> [Records shown]:
━━━━━━━━━━━━━━━━
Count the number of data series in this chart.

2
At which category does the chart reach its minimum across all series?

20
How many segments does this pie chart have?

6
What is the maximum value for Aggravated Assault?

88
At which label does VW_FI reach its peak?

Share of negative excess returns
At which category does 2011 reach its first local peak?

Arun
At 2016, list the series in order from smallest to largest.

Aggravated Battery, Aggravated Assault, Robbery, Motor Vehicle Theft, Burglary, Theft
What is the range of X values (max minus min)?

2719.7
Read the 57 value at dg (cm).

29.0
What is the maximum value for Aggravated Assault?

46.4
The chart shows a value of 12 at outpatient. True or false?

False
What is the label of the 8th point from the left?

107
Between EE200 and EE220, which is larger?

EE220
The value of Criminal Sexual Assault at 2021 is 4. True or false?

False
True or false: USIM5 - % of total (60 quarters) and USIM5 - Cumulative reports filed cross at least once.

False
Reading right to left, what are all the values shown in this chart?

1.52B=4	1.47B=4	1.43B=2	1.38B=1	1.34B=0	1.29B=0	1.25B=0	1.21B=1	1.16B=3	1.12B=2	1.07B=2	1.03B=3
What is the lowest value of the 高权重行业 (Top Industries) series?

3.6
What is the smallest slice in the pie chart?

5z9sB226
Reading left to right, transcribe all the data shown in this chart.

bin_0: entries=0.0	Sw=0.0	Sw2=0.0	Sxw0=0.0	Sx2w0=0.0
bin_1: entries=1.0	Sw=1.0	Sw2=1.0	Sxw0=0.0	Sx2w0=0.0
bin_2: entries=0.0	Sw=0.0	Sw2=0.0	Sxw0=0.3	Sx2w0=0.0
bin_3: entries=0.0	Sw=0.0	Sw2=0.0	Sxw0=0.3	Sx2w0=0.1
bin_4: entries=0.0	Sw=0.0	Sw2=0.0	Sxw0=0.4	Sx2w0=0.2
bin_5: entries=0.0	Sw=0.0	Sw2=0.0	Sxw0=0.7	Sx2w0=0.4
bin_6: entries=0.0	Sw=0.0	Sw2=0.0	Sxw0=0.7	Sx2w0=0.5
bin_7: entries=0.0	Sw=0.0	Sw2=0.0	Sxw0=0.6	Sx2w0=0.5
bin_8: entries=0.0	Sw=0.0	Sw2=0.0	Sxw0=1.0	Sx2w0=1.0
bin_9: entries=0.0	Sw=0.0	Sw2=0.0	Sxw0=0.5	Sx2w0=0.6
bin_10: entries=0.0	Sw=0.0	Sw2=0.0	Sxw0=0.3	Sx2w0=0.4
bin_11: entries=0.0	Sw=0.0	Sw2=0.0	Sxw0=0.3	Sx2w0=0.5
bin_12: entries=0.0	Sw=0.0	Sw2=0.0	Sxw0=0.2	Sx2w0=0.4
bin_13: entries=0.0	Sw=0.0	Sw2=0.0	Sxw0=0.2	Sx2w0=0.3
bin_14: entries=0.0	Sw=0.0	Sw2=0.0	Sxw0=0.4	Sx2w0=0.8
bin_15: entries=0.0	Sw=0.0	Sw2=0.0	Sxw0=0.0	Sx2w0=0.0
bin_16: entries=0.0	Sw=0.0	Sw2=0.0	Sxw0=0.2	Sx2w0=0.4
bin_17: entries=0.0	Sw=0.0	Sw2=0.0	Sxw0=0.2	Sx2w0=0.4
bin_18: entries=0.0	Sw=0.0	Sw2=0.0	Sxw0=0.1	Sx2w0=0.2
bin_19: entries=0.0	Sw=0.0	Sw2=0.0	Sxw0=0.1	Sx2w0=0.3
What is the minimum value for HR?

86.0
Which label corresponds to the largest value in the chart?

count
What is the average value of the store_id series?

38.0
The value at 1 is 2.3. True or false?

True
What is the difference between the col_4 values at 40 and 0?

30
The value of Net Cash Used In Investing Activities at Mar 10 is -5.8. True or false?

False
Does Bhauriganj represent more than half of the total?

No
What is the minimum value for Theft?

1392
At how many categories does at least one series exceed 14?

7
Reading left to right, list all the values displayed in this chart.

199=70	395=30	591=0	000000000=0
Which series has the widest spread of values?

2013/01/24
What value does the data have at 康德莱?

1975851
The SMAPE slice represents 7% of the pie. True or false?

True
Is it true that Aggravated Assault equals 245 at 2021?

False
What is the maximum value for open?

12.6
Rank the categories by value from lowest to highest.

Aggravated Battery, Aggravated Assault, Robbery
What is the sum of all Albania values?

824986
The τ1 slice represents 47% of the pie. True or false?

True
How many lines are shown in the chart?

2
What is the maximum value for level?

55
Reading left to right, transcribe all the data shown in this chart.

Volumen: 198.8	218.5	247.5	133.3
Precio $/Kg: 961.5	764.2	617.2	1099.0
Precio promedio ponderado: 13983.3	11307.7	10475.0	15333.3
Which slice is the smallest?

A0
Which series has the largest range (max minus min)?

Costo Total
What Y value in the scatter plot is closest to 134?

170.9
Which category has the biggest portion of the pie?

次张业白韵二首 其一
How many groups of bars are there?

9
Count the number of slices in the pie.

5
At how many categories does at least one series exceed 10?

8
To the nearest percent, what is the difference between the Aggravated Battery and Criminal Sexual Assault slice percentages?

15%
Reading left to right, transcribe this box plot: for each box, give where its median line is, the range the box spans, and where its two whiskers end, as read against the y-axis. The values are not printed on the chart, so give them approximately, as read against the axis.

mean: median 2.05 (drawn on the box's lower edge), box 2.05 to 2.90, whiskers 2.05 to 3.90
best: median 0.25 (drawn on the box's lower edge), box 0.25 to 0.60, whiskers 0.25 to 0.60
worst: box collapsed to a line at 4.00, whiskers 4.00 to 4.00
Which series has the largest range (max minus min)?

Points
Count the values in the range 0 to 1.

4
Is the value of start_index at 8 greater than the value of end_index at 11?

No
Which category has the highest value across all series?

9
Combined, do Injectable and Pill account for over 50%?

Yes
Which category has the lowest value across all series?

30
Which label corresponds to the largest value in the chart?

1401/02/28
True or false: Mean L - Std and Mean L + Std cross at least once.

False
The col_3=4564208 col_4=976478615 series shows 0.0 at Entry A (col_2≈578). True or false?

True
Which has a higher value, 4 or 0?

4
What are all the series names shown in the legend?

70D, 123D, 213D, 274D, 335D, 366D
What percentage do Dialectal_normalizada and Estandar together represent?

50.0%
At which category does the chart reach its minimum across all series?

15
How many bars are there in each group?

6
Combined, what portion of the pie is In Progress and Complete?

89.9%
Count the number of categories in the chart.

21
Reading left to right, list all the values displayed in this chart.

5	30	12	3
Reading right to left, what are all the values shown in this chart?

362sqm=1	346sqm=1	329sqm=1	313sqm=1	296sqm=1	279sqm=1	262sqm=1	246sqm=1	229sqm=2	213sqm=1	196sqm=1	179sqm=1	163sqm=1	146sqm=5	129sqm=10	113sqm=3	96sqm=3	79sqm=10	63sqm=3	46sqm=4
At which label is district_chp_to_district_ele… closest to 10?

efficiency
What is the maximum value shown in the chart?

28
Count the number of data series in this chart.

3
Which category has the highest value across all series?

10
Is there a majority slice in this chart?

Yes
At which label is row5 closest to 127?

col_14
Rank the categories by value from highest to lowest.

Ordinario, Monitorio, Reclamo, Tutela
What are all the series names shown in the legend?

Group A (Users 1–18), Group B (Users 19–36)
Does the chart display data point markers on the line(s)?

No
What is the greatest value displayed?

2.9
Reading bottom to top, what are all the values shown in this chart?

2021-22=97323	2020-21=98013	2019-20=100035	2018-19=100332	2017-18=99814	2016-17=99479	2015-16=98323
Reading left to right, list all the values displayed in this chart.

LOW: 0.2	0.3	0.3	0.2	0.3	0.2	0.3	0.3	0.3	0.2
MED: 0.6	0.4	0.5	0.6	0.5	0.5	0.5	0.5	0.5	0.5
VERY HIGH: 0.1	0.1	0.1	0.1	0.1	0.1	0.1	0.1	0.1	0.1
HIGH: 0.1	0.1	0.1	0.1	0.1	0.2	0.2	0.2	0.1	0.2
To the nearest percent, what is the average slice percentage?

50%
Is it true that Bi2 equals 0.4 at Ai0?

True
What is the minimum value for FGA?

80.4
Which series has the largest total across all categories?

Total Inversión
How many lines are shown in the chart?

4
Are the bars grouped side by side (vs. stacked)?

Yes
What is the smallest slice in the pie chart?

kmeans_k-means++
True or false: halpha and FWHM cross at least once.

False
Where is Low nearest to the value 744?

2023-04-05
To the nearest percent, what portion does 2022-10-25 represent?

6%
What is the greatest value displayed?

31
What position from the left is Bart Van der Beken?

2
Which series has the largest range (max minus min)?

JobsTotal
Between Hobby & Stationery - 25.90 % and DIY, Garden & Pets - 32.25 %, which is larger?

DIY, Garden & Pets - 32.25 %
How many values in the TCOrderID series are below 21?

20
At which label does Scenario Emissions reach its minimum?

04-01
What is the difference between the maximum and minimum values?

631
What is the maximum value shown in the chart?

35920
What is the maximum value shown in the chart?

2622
━━━━━━━━━━━━━━━━
> [Task description]: Please locate every line in the listing above that contains the string "shows", matching case exactly, and copy each of those lines in full.

> [Result for this exercise]:
The chart shows a value of 12 at outpatient. True or false?
The col_3=4564208 col_4=976478615 series shows 0.0 at Entry A (col_2≈578). True or false?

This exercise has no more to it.